Par contre, il était possible de concilier les valeurs observées de H, de f (déduite des mesures au pendule par la troisième relation de Clairaut fournie plus haut) et une valeur théorique de f en supposant que la densité à l'intérieur de la Terre croît avec la profondeur et en déterminant l'aplatissement théorique en intégrant une équation différentielle aussi fournie par Clairaut dans son ouvrage sur la figure de la Terre. Avec des notations modernes, l'équation différentielle de Clairaut peut s'écrire comme suit :
d²f/ds² + (6 Δ/s) df/ds + [6 (Δ – 1)/s²] f = 0,
où la variable indépendante s est le rayon de la sphère qui possède le même volume que celui contenu à l'intérieur d'une surface équipotentielle quelconque repérée justement par s. L'aplatissement de cette strate équipotentielle interne est f = f(s) et sa densité est ρ = ρ(s). La densité moyenne de la matière contenue dans ce volume est D = D(s). Sous ces conditions, la fonction Δ = Δ(s) représente le rapport ρ/D, qui est un nombre pur. La variable s, communément appelée le rayon moyen, varie de s=0 (le centre) à s=R (la surface extérieure).
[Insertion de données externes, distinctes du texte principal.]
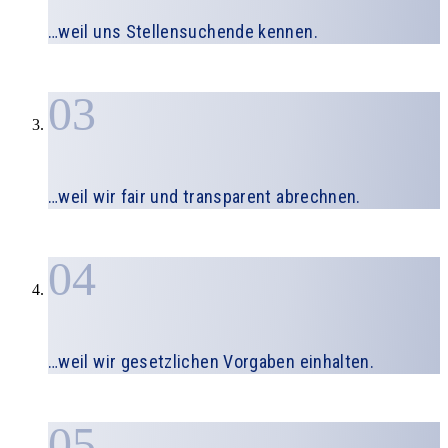
…weil uns Stellensuchende kennen.
03
…weil wir fair und transparent abrechnen.
04
…weil wir gesetzlichen Vorgaben einhalten.
05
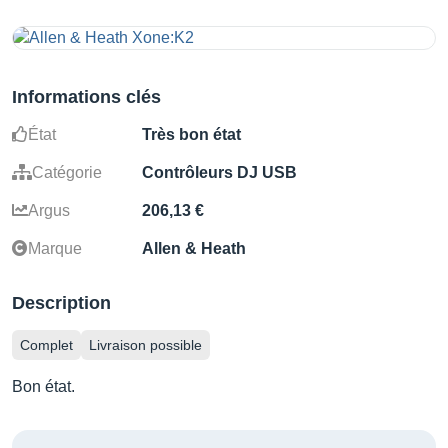
Informations clés
État
Très bon état
Catégorie
Contrôleurs DJ USB
Argus
206,13 €
Marque
Allen & Heath
Description
Complet
Livraison possible
Bon état.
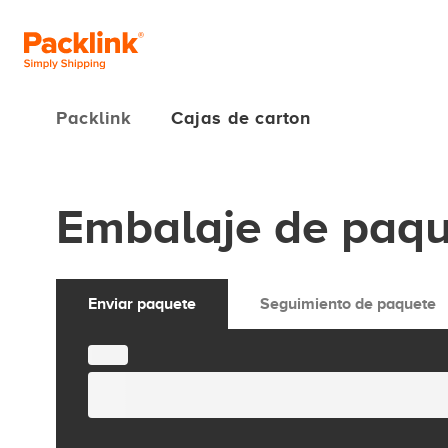
Packlink
Cajas de carton
Embalaje de paque
Enviar paquete
Seguimiento de paquete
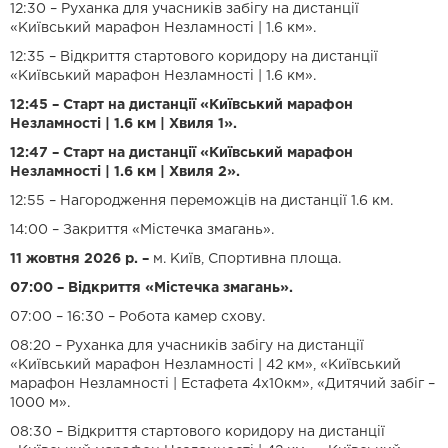
12:30 – Руханка для учасників забігу на дистанції
«Київський марафон Незламності | 1.6 км».
12:35 – Відкриття стартового коридору на дистанції
«Київський марафон Незламності | 1.6 км».
12:45 – Старт на дистанції «Київський марафон
Незламності | 1.6 км | Хвиля 1».
12:47 – Старт на дистанції «Київський марафон
Незламності | 1.6 км | Хвиля 2».
12:55 – Нагородження переможців на дистанції 1.6 км.
14:00 – Закриття «Містечка змагань».
11 жовтня 2026 р. –
м. Київ, Спортивна площа.
07:00 – Відкриття «Містечка змагань».
07:00 – 16:30 – Робота камер схову.
08:20 – Руханка для учасників забігу на дистанції
«Київський марафон Незламності | 42 км», «Київський
марафон Незламності | Естафета 4х10км», «Дитячий забіг –
1000 м».
08:30 – Відкриття стартового коридору на дистанції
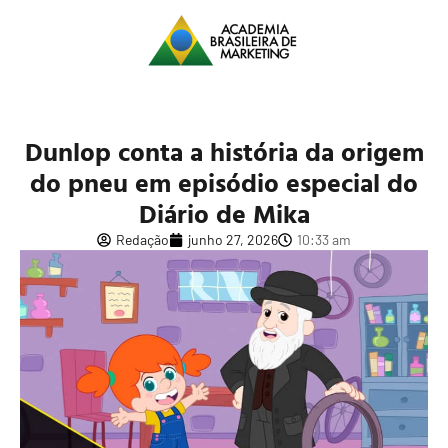
Dunlop conta a história da origem
do pneu em episódio especial do
Diário de Mika
Redação
junho 27, 2026
10:33 am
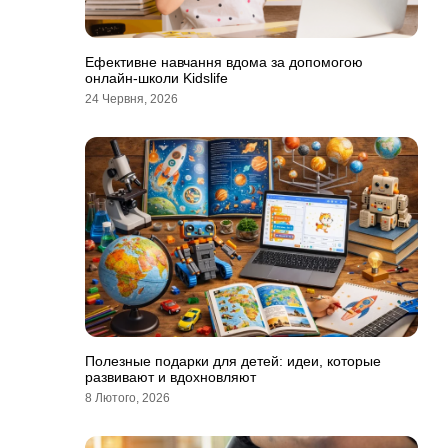
Ефективне навчання вдома за допомогою
онлайн-школи Kidslife
24 Червня, 2026
Полезные подарки для детей: идеи, которые
развивают и вдохновляют
8 Лютого, 2026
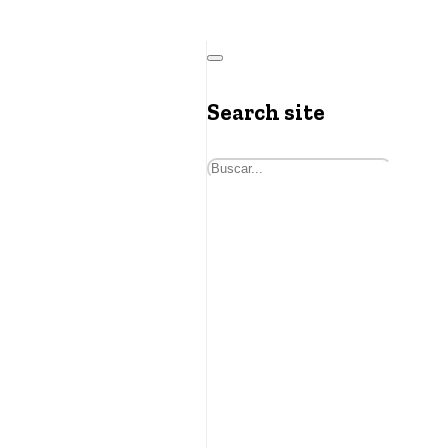
Search site
Buscar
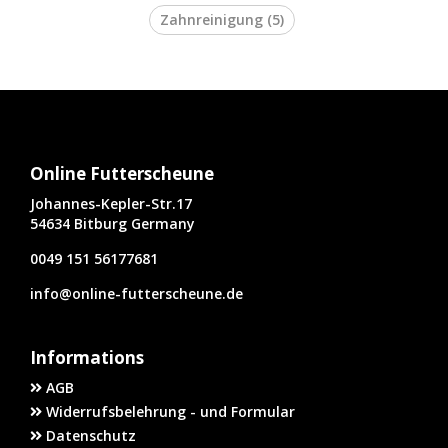
Zahnreinigung
(5)
Online Futterscheune
Johannes-Kepler-Str.17
54634 Bitburg Germany
0049 151 56177681
info@online-futterscheune.de
Informations
AGB
Widerrufsbelehrung - und Formular
Datenschutz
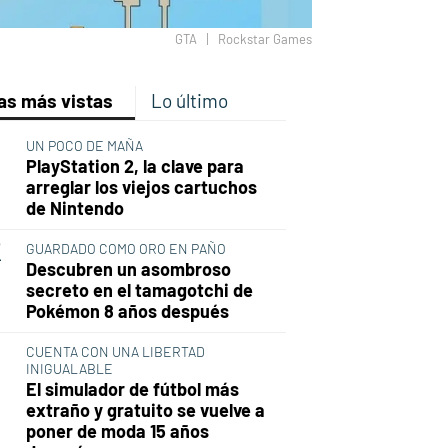
GTA
Rockstar Games
as más vistas
Lo último
p
ir
ebook
Twitter
Linkedin
Flipboard
UN POCO DE MAÑA
PlayStation 2, la clave para
arreglar los viejos cartuchos
de Nintendo
GUARDADO COMO ORO EN PAÑO
Descubren un asombroso
secreto en el tamagotchi de
Pokémon 8 años después
CUENTA CON UNA LIBERTAD
INIGUALABLE
El simulador de fútbol más
extraño y gratuito se vuelve a
poner de moda 15 años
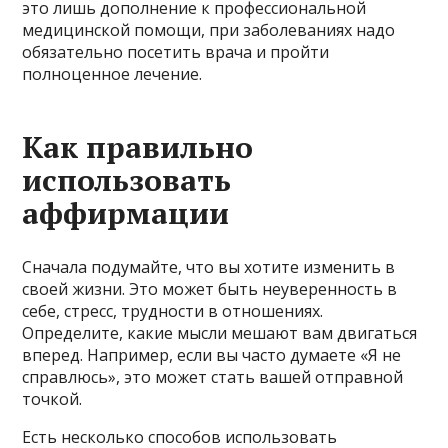
это лишь дополнение к профессиональной
медицинской помощи, при заболеваниях надо
обязательно посетить врача и пройти
полноценное лечение.
Как правильно
использовать
аффирмации
Сначала подумайте, что вы хотите изменить в
своей жизни. Это может быть неуверенность в
себе, стресс, трудности в отношениях.
Определите, какие мысли мешают вам двигаться
вперед. Например, если вы часто думаете «Я не
справлюсь», это может стать вашей отправной
точкой.
Есть несколько способов использовать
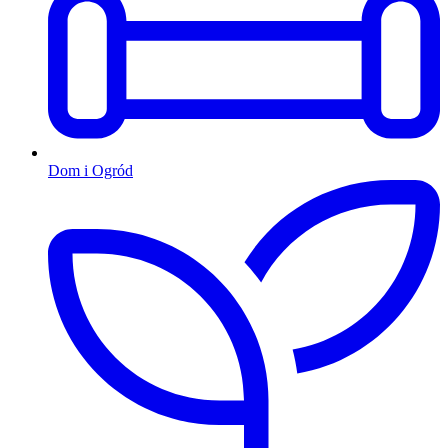
Dom i Ogród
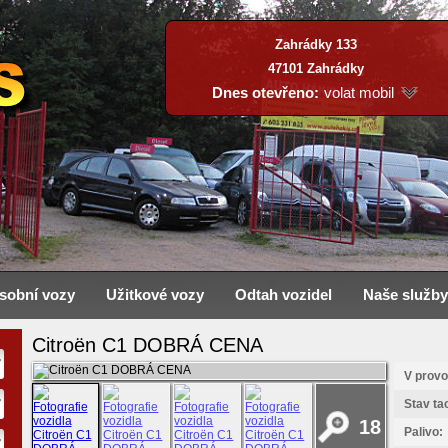
Zahrádky 133
47101 Zahrádky
Dnes otevřeno:
volat mobil
Pondělí:
volat mobil
Úterý:
volat mobil
Středa:
volat mobil
Čtvrtek:
volat mobil
Pátek:
volat mobil
Sobota:
volat mobil
Neděle:
zavřeno
sobní vozy
Užitkové vozy
Odtah vozidel
Naše služby
Citroën C1 DOBRÁ CENA
V provo
Stav ta
18
Palivo:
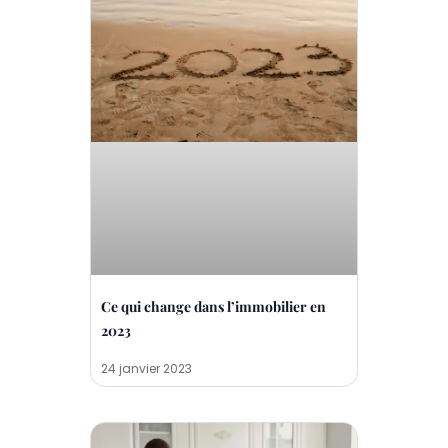
g
g
g
e
e
e
Ce qui change dans l’immobilier en
2023
24 janvier 2023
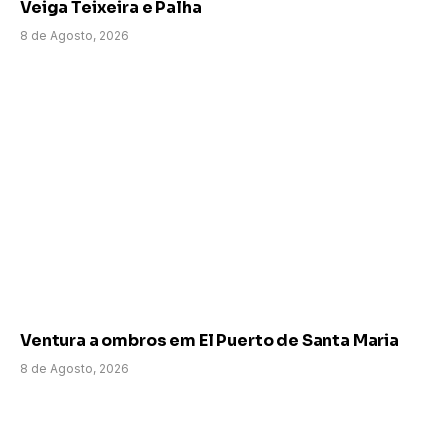
Veiga Teixeira e Palha
8 de Agosto, 2026
Ventura a ombros em El Puerto de Santa Maria
8 de Agosto, 2026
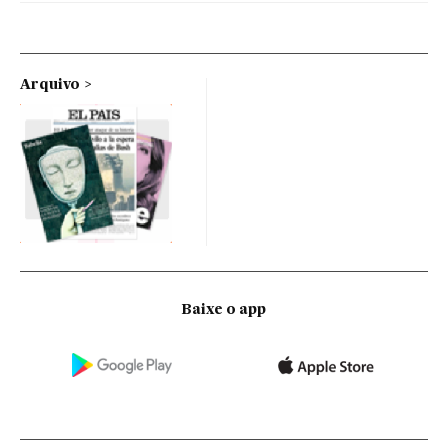
Arquivo
Baixe o app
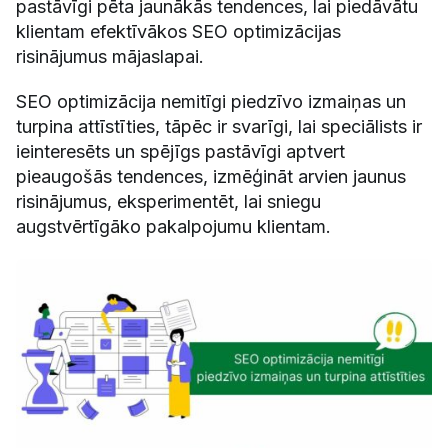
pastāvīgi pēta jaunākās tendences, lai piedāvātu
klientam efektīvākos SEO optimizācijas
risinājumus mājaslapai.
SEO optimizācija nemitīgi piedzīvo izmaiņas un
turpina attīstīties, tāpēc ir svarīgi, lai speciālists ir
ieinteresēts un spējīgs pastāvīgi aptvert
pieaugošās tendences, izmēģināt arvien jaunus
risinājumus, eksperimentēt, lai sniegu
augstvērtīgāko pakalpojumu klientam.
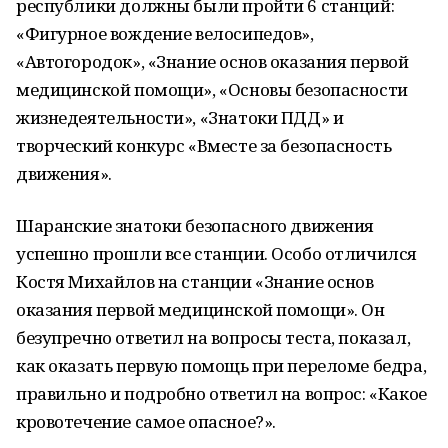
республики должны были пройти 6 станций:
«Фигурное вождение велосипедов»,
«Автогородок», «Знание основ оказания первой
медицинской помощи», «Основы безопасности
жизнедеятельности», «Знатоки ПДД» и
творческий конкурс «Вместе за безопасность
движения».
Шаранские знатоки безопасного движения
успешно прошли все станции. Особо отличился
Костя Михайлов на станции «Знание основ
оказания первой медицинской помощи». Он
безупречно ответил на вопросы теста, показал,
как оказать первую помощь при переломе бедра,
правильно и подробно ответил на вопрос: «Какое
кровотечение самое опасное?».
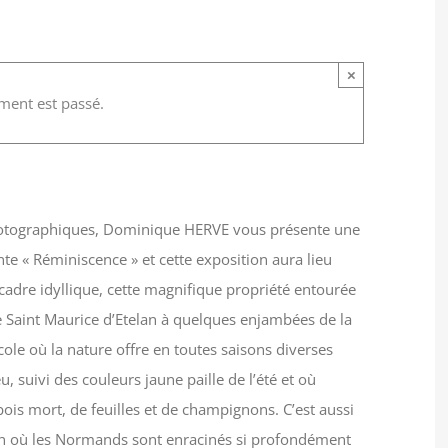
×
on de photographies
ment est passé.
hotographiques, Dominique HERVE vous présente une
ente « Réminiscence » et cette exposition aura lieu
cadre idyllique, cette magnifique propriété entourée
e Saint Maurice d’Etelan à quelques enjambées de la
cole où la nature offre en toutes saisons diverses
, suivi des couleurs jaune paille de l’été et où
is mort, de feuilles et de champignons. C’est aussi
ion où les Normands sont enracinés si profondément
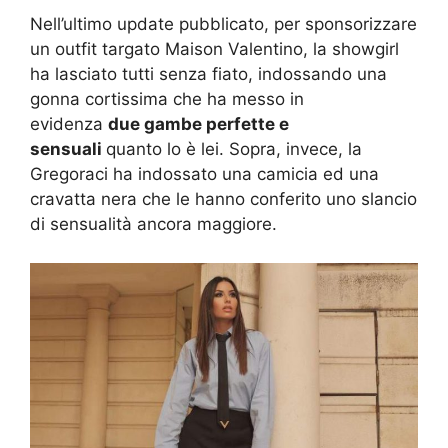
Nell’ultimo update pubblicato, per sponsorizzare
un outfit targato Maison Valentino, la showgirl
ha lasciato tutti senza fiato, indossando una
gonna cortissima che ha messo in
evidenza
due gambe perfette e
sensuali
quanto lo è lei. Sopra, invece, la
Gregoraci ha indossato una camicia ed una
cravatta nera che le hanno conferito uno slancio
di sensualità ancora maggiore.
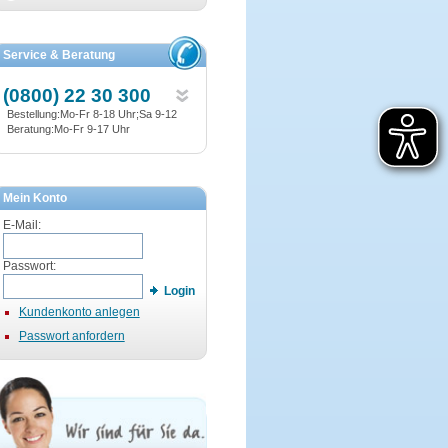
Service & Beratung
(0800) 22 30 300
Bestellung:Mo-Fr 8-18 Uhr;Sa 9-12
Beratung:Mo-Fr 9-17 Uhr
Mein Konto
E-Mail:
Passwort:
Login
Kundenkonto anlegen
Passwort anfordern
L'équation différentielle précédente doit être intégrée en imposant qu'au centre l'aplatissement f(s) prenne une valeur finie f(0) et qu'à la surface on ait la relation
[df/ds + 2 f/s]s=R = (5/2) q/R.
Cette dernière condition aux limites résulte de la théorie de Clairaut. Pour que l'on puisse effectuer cette intégration, il faut connaître la fonction Δ(s), et donc la densité ρ(s), à chaque niveau, puisque la densité moyenne D(s) se déduit de ρ(s) par une intégration.
L'équation différentielle de Clairaut relie l'aplatissement à la loi de densité en fonction du rayon moyen ou, ce qui revient au même, en fonction de la profondeur. Au départ, on ne connaissait pas, même de manière approchée, la distribution des masses à l'intérieur de la Terre. On en était donc réduit à des hypothèses plus ou moins plausibles. Dans cette alternative, plutôt que de servir d'équation permettant de calculer l'aplatissement théorique pour un modèle de densité connu, on se servait de cette équation pour valider un modèle de densité hypothétique. On cherchait ainsi un modèle de densité qui soit compatible, via l'équation différentielle de Clairaut, avec une valeur observée de l'aplatissement à laquelle on accordait un certain crédit. Le modèle devait en outre posséder les valeurs réelles du rayon moyen et de la masse de la Terre. Il s'agit-là typiquement de la résolution d'un problème géodésique ou géophysique inverse, consistant à inférer des propriétés concernant l'intérieur de la Terre au moyen de données mesurées en surface ou à l'extérieur.